Gary Wojtaszek, former CEO for CyrusOne, is purchasing R.V. storage facilities as part of his new business venture, Recreational Realty.

The startup is offering storage for leisure vehicles or as Wojaszek calls them, “toys”.

The company is currently buying R.V. storage facilities and is aiming to expand its portfolio into 75 different locations throughout Texas and Florida this year. Recreational Realty then upgrades the storage facilities with security systems, websites, and mobile apps to make it easier for customers to pay bills and communicate with the company.

In the long term, the company is looking to add other services, including car washing, dumping stations, repairs, and even retail stores for camping supplies.

Wojtaszek built a reputation in the data center industry after growing CyrusOne from a regional data center provider valued at $525 million into a global provider recently purchased by KKR and Global infrastructure partners for a record $15 billion.

As a board member of a multitude of digital infrastructure companies, his new project is something of a career curveball, one that was apparently inspired by the pandemic.

“There has been a broad secular trend of increasing demand for R.V.s and what's happened in the last two or three years with COVID is that has been just put on steroids,” Wojtaszek said.

After national lockdowns prevented international travel, Wojtaszek and his wife traveled the US in an Airstream Trailer. Once the adventure was over, they realized how challenging it was to find storage for it.

The former CyrusOne CEO purchased an R.V. Storage facility in Dallas, Texas, and reimagined it.

“We started making some capital improvements, automating things, and doing a lot of stuff that we had done at CyrusOne just to make it a little more professional. Then we just started scaling this and it really took off.”

The Houston Chronicle reports that since December, Recreational Realty has bought five RV storage facilities in the Houston area, and it is under contract to buy an additional three locations in The Woodlands area. Once those sites close, Recreational Realty expects to have 56 acres in the Houston area with about 1,700 storage units. 

Recreational Realty could be turned into a publicly-traded real estate investment trust, Wojtaszek said, although the company hasn’t made any decisions yet around an exit plan.

Following stints at General Motors, Delphi, and Agere Systems, Wojtaszek joined Cincinnati Bell in 2008. He was then made CFO and subsequently President of CyrusOne, which was a subsidiary of the telco at the time.
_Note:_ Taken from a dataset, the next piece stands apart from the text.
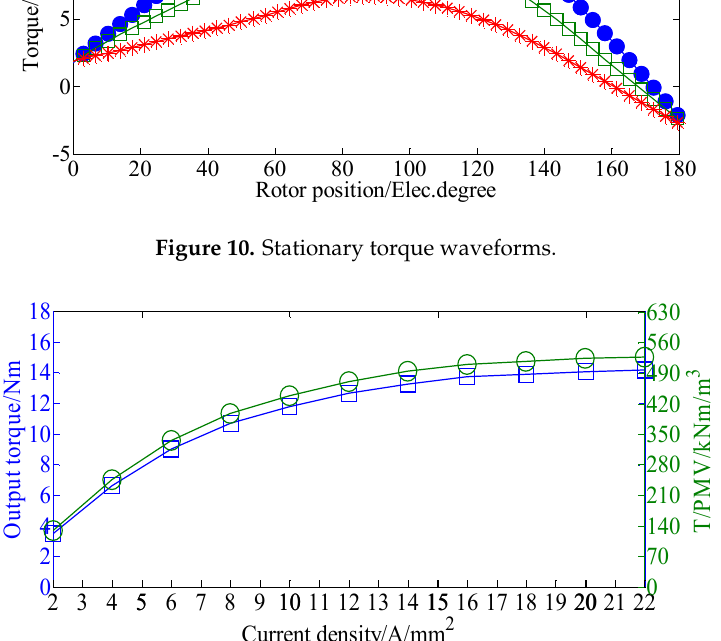
Figure 11. Output torque and T/PMV when applied with different current densities.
CyrusOne then IPO'd in 2013. Wojtaszek stepped down as CEO in February 2020 "by mutual agreement with the Board" and saw a rotating cast of execs take over in his wake. Tesh Durvasula initially stepped in as interim CEO, before Bruce Duncan took on the role. Duncan then left just over a year later, with company cofounder and former CEO David Ferdman taking over as interim CEO. Ferdman remains interim CEO of the company.

Wojtaszek remains a board member for Chinese firm GDS Data Centers, Interprivate InfraTech Partners IV (a technology-focused SPAC), investment firm Poema Global, and US data center firm Quantum Loophole, Inc. According to LinkedIn, Wojtaszek formed RR in May 2020, a few months after leaving CyrusOne.